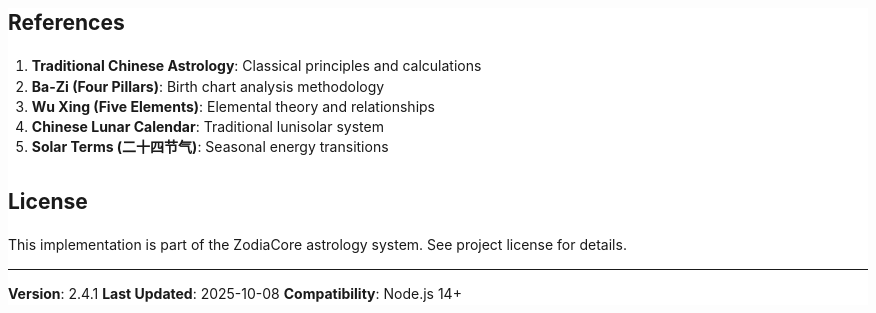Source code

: ## References

1. **Traditional Chinese Astrology**: Classical principles and calculations
2. **Ba-Zi (Four Pillars)**: Birth chart analysis methodology
3. **Wu Xing (Five Elements)**: Elemental theory and relationships
4. **Chinese Lunar Calendar**: Traditional lunisolar system
5. **Solar Terms (二十四节气)**: Seasonal energy transitions

## License

This implementation is part of the ZodiaCore astrology system. See project license for details.

---

**Version**: 2.4.1
**Last Updated**: 2025-10-08
**Compatibility**: Node.js 14+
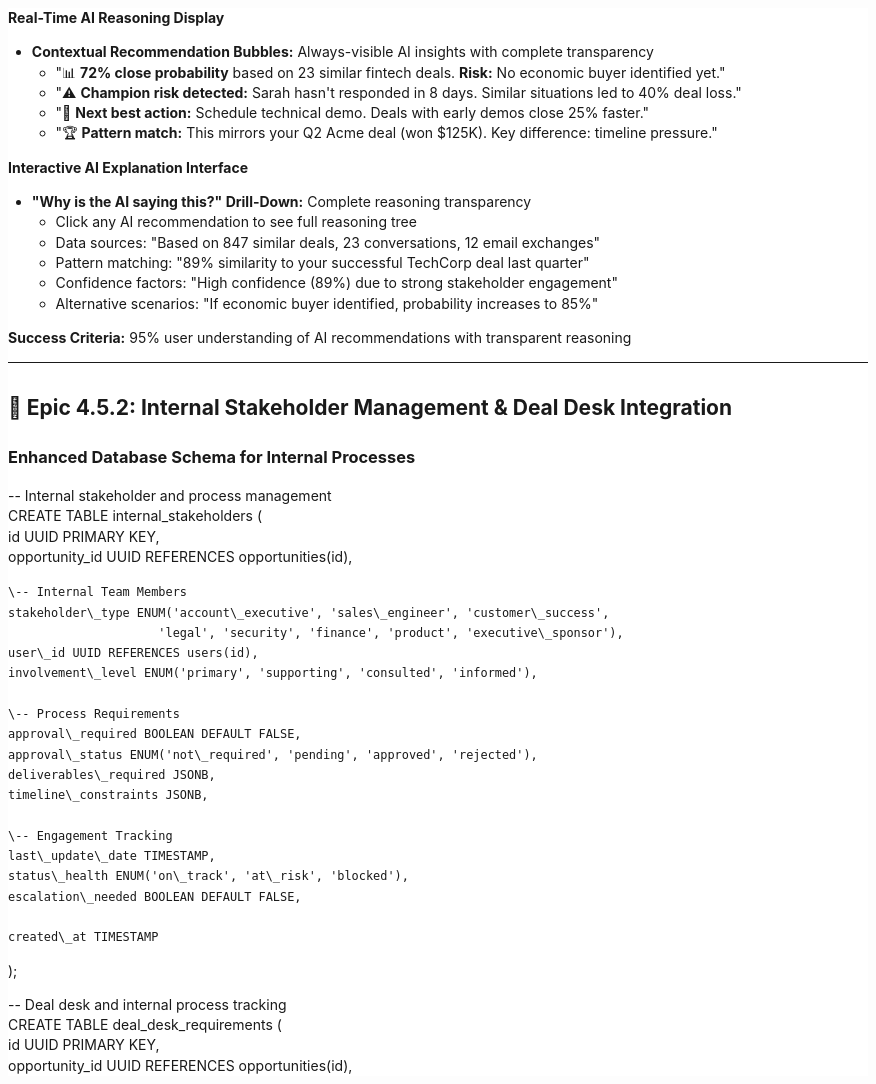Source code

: **Real-Time AI Reasoning Display**

* **Contextual Recommendation Bubbles:** Always-visible AI insights with complete transparency  
  * "📊 **72% close probability** based on 23 similar fintech deals. **Risk:** No economic buyer identified yet."  
  * "⚠️ **Champion risk detected:** Sarah hasn't responded in 8 days. Similar situations led to 40% deal loss."  
  * "🎯 **Next best action:** Schedule technical demo. Deals with early demos close 25% faster."  
  * "🏆 **Pattern match:** This mirrors your Q2 Acme deal (won $125K). Key difference: timeline pressure."

**Interactive AI Explanation Interface**

* **"Why is the AI saying this?" Drill-Down:** Complete reasoning transparency  
  * Click any AI recommendation to see full reasoning tree  
  * Data sources: "Based on 847 similar deals, 23 conversations, 12 email exchanges"  
  * Pattern matching: "89% similarity to your successful TechCorp deal last quarter"  
  * Confidence factors: "High confidence (89%) due to strong stakeholder engagement"  
  * Alternative scenarios: "If economic buyer identified, probability increases to 85%"

**Success Criteria:** 95% user understanding of AI recommendations with transparent reasoning

---

## **🏢 Epic 4.5.2: Internal Stakeholder Management & Deal Desk Integration**

### **Enhanced Database Schema for Internal Processes**

\-- Internal stakeholder and process management  
CREATE TABLE internal\_stakeholders (  
    id UUID PRIMARY KEY,  
    opportunity\_id UUID REFERENCES opportunities(id),  
      
    \-- Internal Team Members  
    stakeholder\_type ENUM('account\_executive', 'sales\_engineer', 'customer\_success',   
                         'legal', 'security', 'finance', 'product', 'executive\_sponsor'),  
    user\_id UUID REFERENCES users(id),  
    involvement\_level ENUM('primary', 'supporting', 'consulted', 'informed'),  
      
    \-- Process Requirements  
    approval\_required BOOLEAN DEFAULT FALSE,  
    approval\_status ENUM('not\_required', 'pending', 'approved', 'rejected'),  
    deliverables\_required JSONB,  
    timeline\_constraints JSONB,  
      
    \-- Engagement Tracking  
    last\_update\_date TIMESTAMP,  
    status\_health ENUM('on\_track', 'at\_risk', 'blocked'),  
    escalation\_needed BOOLEAN DEFAULT FALSE,  
      
    created\_at TIMESTAMP  
);

\-- Deal desk and internal process tracking  
CREATE TABLE deal\_desk\_requirements (  
    id UUID PRIMARY KEY,  
    opportunity\_id UUID REFERENCES opportunities(id),  
      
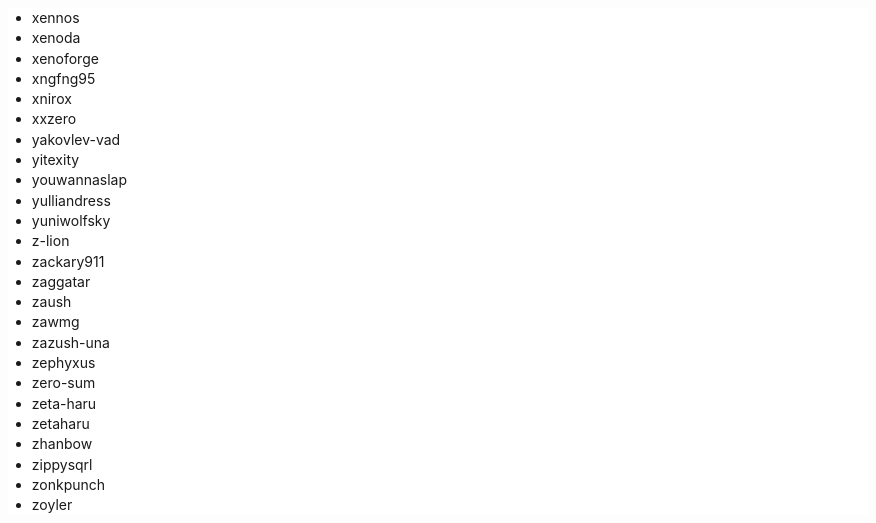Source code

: * xennos
* xenoda
* xenoforge
* xngfng95
* xnirox
* xxzero
* yakovlev-vad
* yitexity
* youwannaslap
* yulliandress
* yuniwolfsky
* z-lion
* zackary911
* zaggatar
* zaush
* zawmg
* zazush-una
* zephyxus
* zero-sum
* zeta-haru
* zetaharu
* zhanbow
* zippysqrl
* zonkpunch
* zoyler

----

• Problem
Search the listing above for "buyer" and copy every line that holds it.

• Result of this exercise
  * "📊 **72% close probability** based on 23 similar fintech deals. **Risk:** No economic buyer identified yet."  
  * Alternative scenarios: "If economic buyer identified, probability increases to 85%"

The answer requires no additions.